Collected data

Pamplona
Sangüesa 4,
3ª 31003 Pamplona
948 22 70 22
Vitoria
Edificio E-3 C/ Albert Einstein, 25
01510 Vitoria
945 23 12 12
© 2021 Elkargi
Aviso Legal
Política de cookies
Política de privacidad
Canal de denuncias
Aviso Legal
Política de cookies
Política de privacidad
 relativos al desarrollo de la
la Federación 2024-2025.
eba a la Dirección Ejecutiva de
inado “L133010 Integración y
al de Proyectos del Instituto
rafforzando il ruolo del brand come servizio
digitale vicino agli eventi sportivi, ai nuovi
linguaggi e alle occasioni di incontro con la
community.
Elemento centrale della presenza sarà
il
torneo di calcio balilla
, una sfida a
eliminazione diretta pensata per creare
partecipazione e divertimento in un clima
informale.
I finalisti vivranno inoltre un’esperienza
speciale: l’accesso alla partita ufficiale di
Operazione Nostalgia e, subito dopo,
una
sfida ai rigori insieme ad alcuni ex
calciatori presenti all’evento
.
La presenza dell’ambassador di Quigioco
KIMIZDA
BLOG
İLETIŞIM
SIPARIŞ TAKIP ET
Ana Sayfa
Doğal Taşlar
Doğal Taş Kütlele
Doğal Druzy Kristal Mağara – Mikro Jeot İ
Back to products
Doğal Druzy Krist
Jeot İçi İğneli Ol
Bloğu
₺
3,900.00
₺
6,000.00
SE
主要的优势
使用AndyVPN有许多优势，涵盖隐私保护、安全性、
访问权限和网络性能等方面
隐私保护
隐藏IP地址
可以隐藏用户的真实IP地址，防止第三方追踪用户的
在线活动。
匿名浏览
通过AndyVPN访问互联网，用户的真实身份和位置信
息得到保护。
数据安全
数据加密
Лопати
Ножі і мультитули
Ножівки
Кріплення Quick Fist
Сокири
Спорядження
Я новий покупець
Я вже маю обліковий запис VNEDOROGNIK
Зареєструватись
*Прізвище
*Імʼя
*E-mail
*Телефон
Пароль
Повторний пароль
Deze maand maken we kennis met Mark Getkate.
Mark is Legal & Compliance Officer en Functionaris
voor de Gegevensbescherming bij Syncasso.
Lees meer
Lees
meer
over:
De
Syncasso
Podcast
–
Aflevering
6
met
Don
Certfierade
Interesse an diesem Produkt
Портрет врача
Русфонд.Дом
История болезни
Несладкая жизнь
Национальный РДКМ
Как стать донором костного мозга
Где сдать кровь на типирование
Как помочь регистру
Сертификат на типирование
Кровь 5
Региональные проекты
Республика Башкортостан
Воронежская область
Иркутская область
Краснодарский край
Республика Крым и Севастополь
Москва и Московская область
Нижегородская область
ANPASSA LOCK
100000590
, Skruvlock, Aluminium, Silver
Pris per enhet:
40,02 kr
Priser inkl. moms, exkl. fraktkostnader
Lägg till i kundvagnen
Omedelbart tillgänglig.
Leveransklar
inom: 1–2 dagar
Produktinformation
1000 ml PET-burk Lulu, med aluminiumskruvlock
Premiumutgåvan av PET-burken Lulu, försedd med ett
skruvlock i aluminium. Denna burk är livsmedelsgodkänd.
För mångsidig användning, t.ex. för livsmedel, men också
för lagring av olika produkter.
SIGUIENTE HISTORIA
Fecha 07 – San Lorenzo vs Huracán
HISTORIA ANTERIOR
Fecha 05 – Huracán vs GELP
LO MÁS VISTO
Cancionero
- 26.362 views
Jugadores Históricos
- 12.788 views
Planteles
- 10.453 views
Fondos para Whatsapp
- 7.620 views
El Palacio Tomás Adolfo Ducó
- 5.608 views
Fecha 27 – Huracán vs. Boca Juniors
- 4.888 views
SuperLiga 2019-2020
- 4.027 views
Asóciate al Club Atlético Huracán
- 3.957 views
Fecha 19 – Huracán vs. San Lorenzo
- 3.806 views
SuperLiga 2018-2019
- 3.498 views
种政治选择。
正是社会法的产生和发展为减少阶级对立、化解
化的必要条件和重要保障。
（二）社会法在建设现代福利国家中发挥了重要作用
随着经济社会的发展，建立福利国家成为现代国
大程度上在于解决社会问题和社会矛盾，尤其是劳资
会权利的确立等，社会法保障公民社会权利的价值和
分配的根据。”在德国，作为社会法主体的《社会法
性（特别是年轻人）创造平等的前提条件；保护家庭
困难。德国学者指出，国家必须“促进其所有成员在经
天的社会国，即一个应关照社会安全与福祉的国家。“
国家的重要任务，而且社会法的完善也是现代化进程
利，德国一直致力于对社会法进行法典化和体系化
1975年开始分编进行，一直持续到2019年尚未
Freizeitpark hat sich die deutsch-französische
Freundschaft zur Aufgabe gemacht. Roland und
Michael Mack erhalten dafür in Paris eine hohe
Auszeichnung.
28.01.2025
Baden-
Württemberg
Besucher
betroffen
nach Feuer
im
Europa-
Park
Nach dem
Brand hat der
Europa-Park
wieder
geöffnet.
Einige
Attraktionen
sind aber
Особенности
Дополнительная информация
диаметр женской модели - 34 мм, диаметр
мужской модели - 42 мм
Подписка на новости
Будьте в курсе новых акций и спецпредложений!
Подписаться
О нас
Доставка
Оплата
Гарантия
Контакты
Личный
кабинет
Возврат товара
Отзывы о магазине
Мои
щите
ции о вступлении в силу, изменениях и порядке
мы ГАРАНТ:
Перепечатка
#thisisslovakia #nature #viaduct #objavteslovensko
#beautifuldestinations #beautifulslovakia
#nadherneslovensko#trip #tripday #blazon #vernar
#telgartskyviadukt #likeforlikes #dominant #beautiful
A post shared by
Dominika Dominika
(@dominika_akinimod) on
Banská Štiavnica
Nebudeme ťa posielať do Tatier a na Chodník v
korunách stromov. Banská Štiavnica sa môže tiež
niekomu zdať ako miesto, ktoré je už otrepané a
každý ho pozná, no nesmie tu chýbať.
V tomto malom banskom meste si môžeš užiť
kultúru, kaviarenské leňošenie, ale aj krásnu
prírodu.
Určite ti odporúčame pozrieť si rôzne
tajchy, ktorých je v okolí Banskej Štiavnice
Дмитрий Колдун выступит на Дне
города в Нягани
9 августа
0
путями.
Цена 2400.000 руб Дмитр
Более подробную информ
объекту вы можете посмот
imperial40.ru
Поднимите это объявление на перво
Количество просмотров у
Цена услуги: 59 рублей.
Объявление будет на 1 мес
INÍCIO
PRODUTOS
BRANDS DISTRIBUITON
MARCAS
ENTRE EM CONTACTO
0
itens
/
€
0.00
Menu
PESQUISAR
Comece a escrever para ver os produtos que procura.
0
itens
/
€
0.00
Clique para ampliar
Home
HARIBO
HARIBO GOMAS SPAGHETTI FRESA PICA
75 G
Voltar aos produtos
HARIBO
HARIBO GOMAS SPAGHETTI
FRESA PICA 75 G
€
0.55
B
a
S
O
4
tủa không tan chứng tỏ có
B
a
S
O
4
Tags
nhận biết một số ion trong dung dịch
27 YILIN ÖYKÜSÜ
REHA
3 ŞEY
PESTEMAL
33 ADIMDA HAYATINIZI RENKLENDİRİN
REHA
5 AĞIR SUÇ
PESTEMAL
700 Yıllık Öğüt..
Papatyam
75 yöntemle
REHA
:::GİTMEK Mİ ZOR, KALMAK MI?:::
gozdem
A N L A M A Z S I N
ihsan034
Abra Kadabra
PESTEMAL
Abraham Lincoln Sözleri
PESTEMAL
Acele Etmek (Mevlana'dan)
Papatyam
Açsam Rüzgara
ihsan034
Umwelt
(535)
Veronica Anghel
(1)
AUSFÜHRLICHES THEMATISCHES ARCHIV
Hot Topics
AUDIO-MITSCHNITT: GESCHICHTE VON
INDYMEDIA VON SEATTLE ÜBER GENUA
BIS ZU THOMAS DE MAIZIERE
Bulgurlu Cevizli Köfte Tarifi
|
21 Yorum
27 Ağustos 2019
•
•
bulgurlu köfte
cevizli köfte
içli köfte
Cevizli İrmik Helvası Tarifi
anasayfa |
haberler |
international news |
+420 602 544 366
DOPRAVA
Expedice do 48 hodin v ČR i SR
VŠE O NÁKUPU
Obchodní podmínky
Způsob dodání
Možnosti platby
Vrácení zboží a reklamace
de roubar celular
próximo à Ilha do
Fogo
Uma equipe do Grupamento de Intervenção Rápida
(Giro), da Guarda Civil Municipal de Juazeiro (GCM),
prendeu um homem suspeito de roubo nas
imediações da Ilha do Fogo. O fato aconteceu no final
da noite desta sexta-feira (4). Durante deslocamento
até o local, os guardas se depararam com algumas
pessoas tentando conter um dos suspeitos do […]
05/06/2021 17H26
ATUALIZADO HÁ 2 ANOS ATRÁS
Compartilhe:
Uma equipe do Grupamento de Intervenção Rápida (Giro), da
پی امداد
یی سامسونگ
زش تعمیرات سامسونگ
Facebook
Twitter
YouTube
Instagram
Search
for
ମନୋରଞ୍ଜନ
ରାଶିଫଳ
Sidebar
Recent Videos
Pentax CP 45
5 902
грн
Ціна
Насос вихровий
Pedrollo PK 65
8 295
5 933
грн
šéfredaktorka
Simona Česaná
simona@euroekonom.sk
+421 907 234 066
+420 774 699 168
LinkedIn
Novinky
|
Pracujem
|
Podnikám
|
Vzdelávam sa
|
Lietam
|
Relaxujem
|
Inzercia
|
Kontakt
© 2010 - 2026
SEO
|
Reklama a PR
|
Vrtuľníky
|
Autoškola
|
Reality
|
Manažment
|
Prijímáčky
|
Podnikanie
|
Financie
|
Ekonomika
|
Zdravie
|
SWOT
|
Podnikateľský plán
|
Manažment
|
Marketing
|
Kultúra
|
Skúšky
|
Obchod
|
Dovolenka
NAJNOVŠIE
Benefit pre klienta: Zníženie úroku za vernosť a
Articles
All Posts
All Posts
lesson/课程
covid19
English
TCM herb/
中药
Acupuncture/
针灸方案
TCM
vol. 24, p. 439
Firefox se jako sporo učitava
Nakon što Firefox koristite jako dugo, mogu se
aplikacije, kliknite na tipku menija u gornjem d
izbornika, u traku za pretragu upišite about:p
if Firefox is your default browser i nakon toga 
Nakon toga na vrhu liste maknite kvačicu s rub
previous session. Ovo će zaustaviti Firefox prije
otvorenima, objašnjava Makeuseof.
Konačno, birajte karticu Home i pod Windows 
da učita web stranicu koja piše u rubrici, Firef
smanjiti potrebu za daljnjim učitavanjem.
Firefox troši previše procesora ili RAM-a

[Activity] Return exactly, and only, the lines above starting at the line that contains "Europa-Park" and ending at the line that contains "Перепечатка".

[Response for this exercise]
Europa-Park
wieder
geöffnet.
Einige
Attraktionen
sind aber
Особенности
Дополнительная информация
диаметр женской модели - 34 мм, диаметр
мужской модели - 42 мм
Подписка на новости
Будьте в курсе новых акций и спецпредложений!
Подписаться
О нас
Доставка
Оплата
Гарантия
Контакты
Личный
кабинет
Возврат товара
Отзывы о магазине
Мои
щите
ции о вступлении в силу, изменениях и порядке
мы ГАРАНТ:
Перепечатка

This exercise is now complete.